━━ SELECTED TEXT

I am hoping to actually link Open Office Writer to the MS word icon and see if anyone notices the difference! I will simply package the new software as the latest update and see who squeals. I suspect that not many will. The biggest issue will be the actual swap from a Windows interface to the SUSE desktop environment and getting these Windows users to stop thinking like a Windows user to get things to work.
Today we got our first server built with SUSE server 10, early days yet and it has no function on the domain other than to be a Linux machine! We have also dual booted another couple of legacy laptops without any bother. We would have done one of the AP’s machines, but she was out on a course. She will be our first advocate in the field to run with our dual boot platforms.

━━━━
━━ PROVIDED DATA

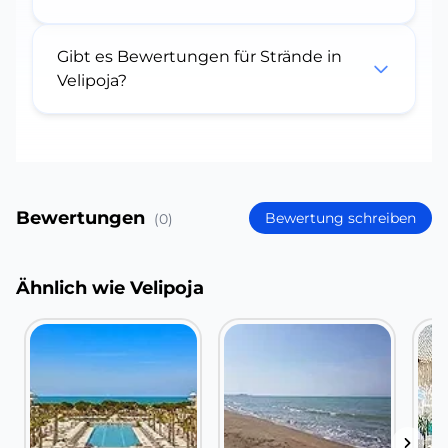
Gibt es Bewertungen für Strände in
Velipoja?
Bewertungen
Bewertung schreiben
(0)
Ähnlich wie Velipoja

━━━━

ACTIVITY
List every software product or operating system named in the text about moving an office to Linux. The records are from a different source than the text.

RESPONSE TO THIS EXERCISE
- Open Office Writer
- MS Word
- Windows
- SUSE desktop environment
- SUSE server 10
- Linux